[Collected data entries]

.....

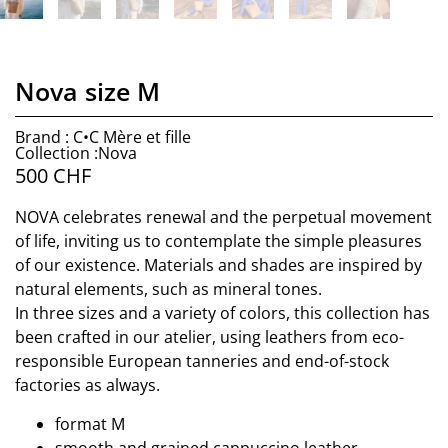
Nova size M
Brand : C•C Mère et fille
Collection :Nova
500
CHF
NOVA celebrates renewal and the perpetual movement
of life, inviting us to contemplate the simple pleasures
of our existence. Materials and shades are inspired by
natural elements, such as mineral tones.
In three sizes and a variety of colors, this collection has
been crafted in our atelier, using leathers from eco-
responsible European tanneries and end-of-stock
factories as always.
format M
smooth and grained cappuccino leather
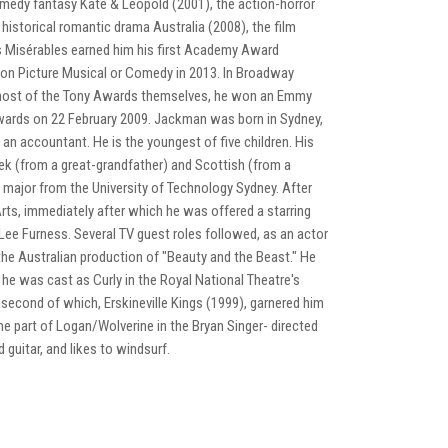
-comedy fantasy Kate & Leopold (2001), the action-horror
historical romantic drama Australia (2008), the film
Les Misérables earned him his first Academy Award
ion Picture Musical or Comedy in 2013. In Broadway
e host of the Tony Awards themselves, he won an Emmy
ards on 22 February 2009. Jackman was born in Sydney,
 accountant. He is the youngest of five children. His
eek (from a great-grandfather) and Scottish (from a
ajor from the University of Technology Sydney. After
ts, immediately after which he was offered a starring
-Lee Furness. Several TV guest roles followed, as an actor
he Australian production of "Beauty and the Beast." He
, he was cast as Curly in the Royal National Theatre's
econd of which, Erskineville Kings (1999), garnered him
he part of Logan/Wolverine in the Bryan Singer- directed
guitar, and likes to windsurf.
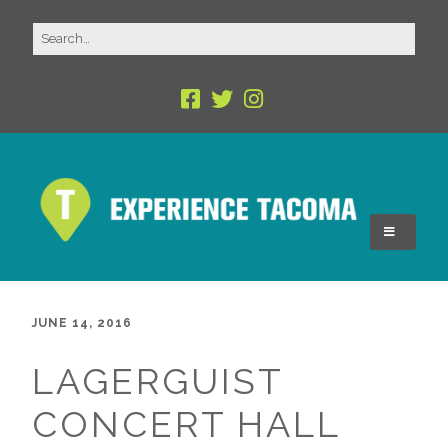
JUNE 14, 2016
LAGERGUIST
CONCERT HALL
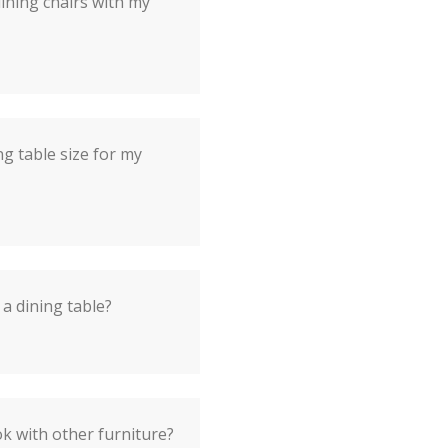
dining chairs with my
ng table size for my
 a dining table?
ok with other furniture?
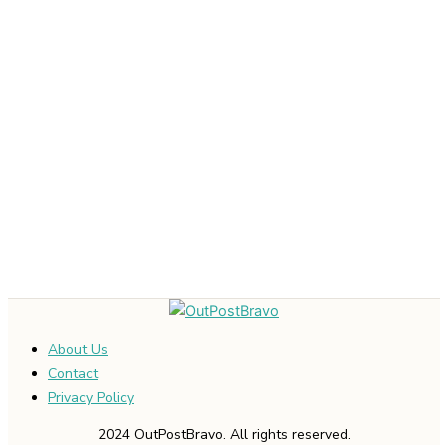
About Us
Contact
Privacy Policy
2024 OutPostBravo. All rights reserved.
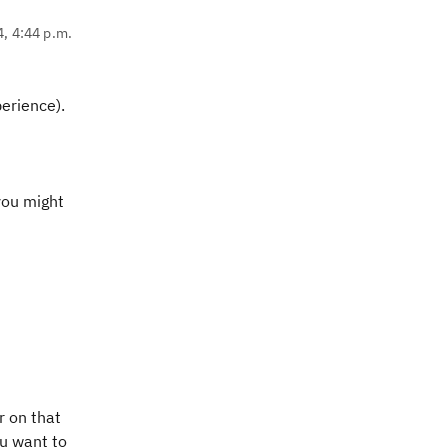
4, 4:44 p.m.
perience).
you might
r on that
ou want to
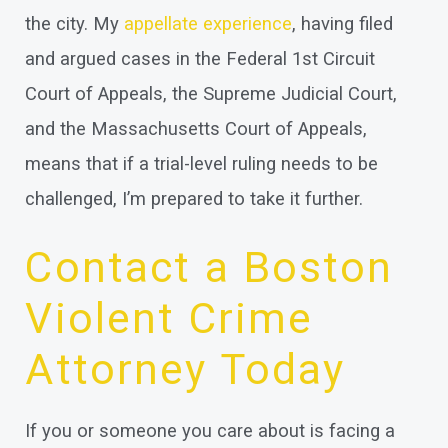
the city. My
appellate experience
, having filed
and argued cases in the Federal 1st Circuit
Court of Appeals, the Supreme Judicial Court,
and the Massachusetts Court of Appeals,
means that if a trial-level ruling needs to be
challenged, I’m prepared to take it further.
Contact a Boston
Violent Crime
Attorney Today
If you or someone you care about is facing a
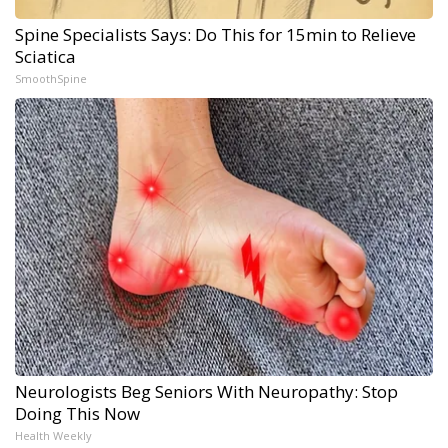
Spine Specialists Says: Do This for 15min to Relieve
Sciatica
SmoothSpine
Neurologists Beg Seniors With Neuropathy: Stop
Doing This Now
Health Weekly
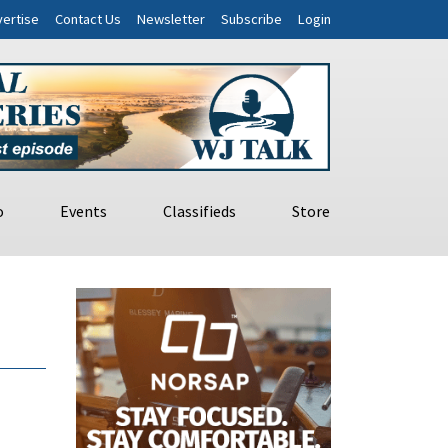
ertise
Contact Us
Newsletter
Subscribe
Login
o
Events
Classifieds
Store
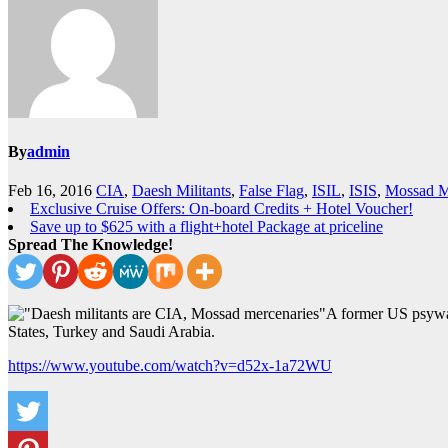
By
admin
Feb 16, 2016
CIA
,
Daesh Militants
,
False Flag
,
ISIL
,
ISIS
,
Mossad M
Exclusive Cruise Offers: On-board Credits + Hotel Voucher!
Save up to $625 with a flight+hotel Package at priceline
Spread The Knowledge!
A former US psywar
States, Turkey and Saudi Arabia.
https://www.youtube.com/watch?v=d52x-1a72WU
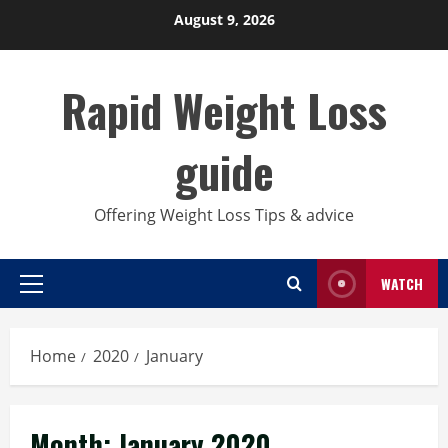
Skip
August 9, 2026
to
content
Rapid Weight Loss
guide
Offering Weight Loss Tips & advice
WATCH
Primary
Menu
Home
2020
January
Month:
January 2020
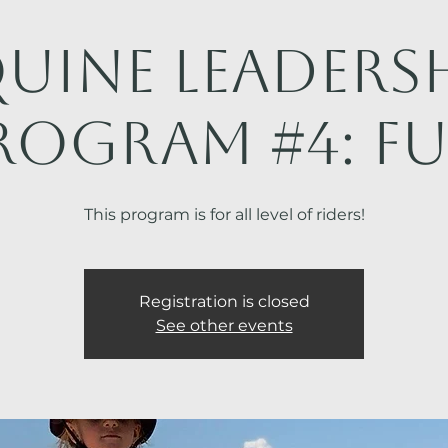
uine Leaders
rogram #4: FU
This program is for all level of riders!
Registration is closed
See other events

.....

WHAT YOU WILL DO:
For this exercise, please output exactly the lines above starting at the line with "Collection :Nova" and ending at the line with "In three sizes", ends included.

TASK OUTPUT:
Collection :Nova
500
CHF
NOVA celebrates renewal and the perpetual movement
of life, inviting us to contemplate the simple pleasures
of our existence. Materials and shades are inspired by
natural elements, such as mineral tones.
In three sizes and a variety of colors, this collection has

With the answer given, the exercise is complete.